Lo Sfursat è prodotto grazie all’appassimento naturale delle uve, favorito dai venti freschi e secchi delle Alpi. Il vino che ne deriva è un Nebbiolo unico: ricco ed austero ma con i caratteri minerali e freschi tipici dei vini di montagna. Le vigne di Chiavennasca poggiano sulle denominazioni di Valtellina DOC e DOCG, sulle pendici delle Alpi Retiche, lungo la sponda destra dell’Adda con un’esposizione a sud ad un’altitudine variabile dai 300 ai 550 metri s.l.m.
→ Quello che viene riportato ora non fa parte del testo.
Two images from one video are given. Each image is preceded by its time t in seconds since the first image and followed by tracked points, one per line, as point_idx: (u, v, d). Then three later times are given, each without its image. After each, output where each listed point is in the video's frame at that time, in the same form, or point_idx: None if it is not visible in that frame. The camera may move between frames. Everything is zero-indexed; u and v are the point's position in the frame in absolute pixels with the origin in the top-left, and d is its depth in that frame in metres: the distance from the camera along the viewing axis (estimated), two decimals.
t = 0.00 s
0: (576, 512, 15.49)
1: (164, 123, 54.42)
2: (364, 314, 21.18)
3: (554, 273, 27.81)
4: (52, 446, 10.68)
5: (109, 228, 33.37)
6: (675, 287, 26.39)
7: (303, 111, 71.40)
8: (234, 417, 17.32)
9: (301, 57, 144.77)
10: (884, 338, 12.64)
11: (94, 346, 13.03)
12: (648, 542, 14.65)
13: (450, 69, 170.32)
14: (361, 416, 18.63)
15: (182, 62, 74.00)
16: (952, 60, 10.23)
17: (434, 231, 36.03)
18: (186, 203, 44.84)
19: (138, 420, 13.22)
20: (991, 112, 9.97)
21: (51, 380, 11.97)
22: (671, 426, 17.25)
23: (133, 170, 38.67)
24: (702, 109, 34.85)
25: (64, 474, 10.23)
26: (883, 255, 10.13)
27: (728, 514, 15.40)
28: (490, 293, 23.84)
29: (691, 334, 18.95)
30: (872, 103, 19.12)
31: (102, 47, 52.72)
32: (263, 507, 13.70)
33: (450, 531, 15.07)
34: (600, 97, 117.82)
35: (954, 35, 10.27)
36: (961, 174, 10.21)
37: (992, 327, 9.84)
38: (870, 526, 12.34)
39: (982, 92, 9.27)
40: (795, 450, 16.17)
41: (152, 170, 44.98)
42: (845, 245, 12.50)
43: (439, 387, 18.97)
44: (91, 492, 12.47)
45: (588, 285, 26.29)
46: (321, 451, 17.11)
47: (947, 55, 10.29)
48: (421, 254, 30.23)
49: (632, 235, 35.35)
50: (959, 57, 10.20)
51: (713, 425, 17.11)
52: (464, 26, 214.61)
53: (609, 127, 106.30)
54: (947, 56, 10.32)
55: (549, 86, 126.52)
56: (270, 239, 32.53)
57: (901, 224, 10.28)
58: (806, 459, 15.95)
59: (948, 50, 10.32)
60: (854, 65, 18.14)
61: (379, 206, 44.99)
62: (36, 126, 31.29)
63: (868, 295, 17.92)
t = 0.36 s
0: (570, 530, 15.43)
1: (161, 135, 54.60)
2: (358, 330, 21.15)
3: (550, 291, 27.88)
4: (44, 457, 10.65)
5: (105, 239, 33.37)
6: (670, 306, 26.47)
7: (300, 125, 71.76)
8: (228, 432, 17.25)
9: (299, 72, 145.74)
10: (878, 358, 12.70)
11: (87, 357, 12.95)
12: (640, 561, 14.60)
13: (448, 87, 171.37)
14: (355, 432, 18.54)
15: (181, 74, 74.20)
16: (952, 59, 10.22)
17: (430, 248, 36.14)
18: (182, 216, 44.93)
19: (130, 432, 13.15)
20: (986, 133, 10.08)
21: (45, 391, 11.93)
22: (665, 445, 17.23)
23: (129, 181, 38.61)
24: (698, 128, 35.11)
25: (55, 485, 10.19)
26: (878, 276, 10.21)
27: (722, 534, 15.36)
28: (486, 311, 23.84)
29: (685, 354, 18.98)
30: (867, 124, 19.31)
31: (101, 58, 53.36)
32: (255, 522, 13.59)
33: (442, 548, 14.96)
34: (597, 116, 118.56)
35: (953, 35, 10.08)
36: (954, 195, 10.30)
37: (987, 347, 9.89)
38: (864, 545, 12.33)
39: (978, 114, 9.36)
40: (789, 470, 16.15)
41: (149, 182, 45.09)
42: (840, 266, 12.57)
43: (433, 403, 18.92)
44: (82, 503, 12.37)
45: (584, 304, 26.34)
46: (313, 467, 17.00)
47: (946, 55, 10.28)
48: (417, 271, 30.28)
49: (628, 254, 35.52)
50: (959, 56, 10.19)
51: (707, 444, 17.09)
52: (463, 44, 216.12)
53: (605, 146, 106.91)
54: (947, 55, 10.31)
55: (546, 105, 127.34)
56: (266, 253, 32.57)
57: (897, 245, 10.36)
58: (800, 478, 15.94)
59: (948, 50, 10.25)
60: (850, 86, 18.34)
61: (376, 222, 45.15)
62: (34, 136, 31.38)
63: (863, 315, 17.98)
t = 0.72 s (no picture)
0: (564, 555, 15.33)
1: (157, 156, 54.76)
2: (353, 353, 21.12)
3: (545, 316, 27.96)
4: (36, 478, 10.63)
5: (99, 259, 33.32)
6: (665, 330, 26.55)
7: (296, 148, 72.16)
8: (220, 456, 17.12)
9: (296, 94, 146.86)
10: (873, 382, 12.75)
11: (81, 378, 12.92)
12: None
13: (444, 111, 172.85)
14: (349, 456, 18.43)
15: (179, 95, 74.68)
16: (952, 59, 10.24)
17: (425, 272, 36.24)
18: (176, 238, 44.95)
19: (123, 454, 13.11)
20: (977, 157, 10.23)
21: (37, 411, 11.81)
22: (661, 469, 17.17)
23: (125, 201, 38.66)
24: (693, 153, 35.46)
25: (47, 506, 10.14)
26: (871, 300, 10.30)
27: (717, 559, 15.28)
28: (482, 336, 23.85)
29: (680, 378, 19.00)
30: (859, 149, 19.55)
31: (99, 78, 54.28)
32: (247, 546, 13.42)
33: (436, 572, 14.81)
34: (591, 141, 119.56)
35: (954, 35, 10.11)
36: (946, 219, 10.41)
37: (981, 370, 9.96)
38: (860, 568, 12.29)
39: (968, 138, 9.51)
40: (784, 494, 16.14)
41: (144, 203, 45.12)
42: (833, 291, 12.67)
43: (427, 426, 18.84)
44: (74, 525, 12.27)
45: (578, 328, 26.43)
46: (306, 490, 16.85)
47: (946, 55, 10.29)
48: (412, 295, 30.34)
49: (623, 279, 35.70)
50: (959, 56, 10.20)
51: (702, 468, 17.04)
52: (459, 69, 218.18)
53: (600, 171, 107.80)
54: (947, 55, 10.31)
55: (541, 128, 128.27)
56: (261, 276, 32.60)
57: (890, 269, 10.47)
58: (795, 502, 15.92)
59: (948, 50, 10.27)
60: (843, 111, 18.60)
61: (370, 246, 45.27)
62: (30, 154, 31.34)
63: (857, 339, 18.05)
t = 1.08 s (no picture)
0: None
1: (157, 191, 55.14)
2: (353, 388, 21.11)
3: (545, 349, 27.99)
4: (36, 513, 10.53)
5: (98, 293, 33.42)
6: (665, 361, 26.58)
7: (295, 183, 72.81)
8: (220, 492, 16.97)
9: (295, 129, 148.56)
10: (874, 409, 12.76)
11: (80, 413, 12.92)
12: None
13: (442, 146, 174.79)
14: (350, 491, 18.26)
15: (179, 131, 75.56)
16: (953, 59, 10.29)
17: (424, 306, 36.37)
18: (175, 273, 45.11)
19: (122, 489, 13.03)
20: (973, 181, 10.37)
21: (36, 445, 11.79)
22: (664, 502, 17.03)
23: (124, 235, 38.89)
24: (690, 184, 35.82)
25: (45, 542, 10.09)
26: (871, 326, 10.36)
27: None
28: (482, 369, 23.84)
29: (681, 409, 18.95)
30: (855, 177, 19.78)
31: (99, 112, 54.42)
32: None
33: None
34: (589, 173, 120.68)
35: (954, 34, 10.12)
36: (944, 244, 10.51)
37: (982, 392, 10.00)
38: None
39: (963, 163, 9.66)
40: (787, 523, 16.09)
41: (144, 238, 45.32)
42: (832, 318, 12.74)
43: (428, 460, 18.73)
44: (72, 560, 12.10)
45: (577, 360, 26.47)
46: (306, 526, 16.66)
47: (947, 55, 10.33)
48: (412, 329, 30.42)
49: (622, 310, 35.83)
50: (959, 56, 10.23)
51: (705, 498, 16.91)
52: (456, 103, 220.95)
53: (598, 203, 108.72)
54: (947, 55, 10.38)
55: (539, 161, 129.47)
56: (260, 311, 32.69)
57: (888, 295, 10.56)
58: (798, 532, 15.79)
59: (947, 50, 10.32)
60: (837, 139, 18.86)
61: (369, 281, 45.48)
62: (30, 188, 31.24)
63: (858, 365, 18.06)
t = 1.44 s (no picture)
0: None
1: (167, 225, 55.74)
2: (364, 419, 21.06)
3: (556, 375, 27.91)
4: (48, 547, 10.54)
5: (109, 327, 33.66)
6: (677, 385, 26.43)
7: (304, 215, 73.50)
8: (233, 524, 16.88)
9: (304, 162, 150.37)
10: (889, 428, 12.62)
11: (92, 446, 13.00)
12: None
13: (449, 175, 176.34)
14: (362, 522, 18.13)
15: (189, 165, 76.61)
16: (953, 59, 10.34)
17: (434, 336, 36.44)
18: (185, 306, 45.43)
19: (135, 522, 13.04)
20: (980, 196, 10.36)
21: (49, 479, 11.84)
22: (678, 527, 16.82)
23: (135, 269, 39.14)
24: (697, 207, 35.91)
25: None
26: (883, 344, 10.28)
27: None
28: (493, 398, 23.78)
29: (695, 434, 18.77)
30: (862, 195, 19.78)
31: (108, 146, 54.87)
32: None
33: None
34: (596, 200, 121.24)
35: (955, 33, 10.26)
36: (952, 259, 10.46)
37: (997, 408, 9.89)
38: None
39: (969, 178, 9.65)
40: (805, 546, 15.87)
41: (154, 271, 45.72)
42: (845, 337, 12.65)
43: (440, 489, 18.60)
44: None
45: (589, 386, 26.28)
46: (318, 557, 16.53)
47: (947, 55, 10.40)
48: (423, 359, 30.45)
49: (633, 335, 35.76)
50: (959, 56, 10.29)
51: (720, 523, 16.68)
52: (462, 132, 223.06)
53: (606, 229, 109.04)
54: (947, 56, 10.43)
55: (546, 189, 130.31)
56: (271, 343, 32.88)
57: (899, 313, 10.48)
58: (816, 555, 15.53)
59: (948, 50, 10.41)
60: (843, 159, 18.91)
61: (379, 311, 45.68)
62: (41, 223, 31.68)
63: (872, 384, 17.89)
Da fine settembre, le uve vengono raccolte a mano e poste in cassette da 4,5 kg di peso. Le uve vengono fatte appassire in fruttaio, perdendo circa il 30% del peso. Tra il mese di dicembre e inizio gennaio viene effettuata la vinificazione a temperatura controllata, con prolungata macerazione di 15-20 giorni. Segue un affinamento di due anni di cui almeno uno in legno. 100 ml: E=357 kJ/86 kcal
Al calice si presenta con un colore rosso rubino di media intensità; al naso intenso e complesso con note di frutta rossa matura e spezie, quali il pepe e la cannella. Sapore secco, con note di frutta nera, tannino presente e austero. Un vino pieno, persistente, con toni di chiodi di garofano e liquirizia.
Ideale in abbinamento con arrosti di carni rosse, selvaggina o con il formaggio locale Bitto.
Per apprezzarne appieno lo stile, questo vino va servito ad una temperatura di servizio di 15/16°C.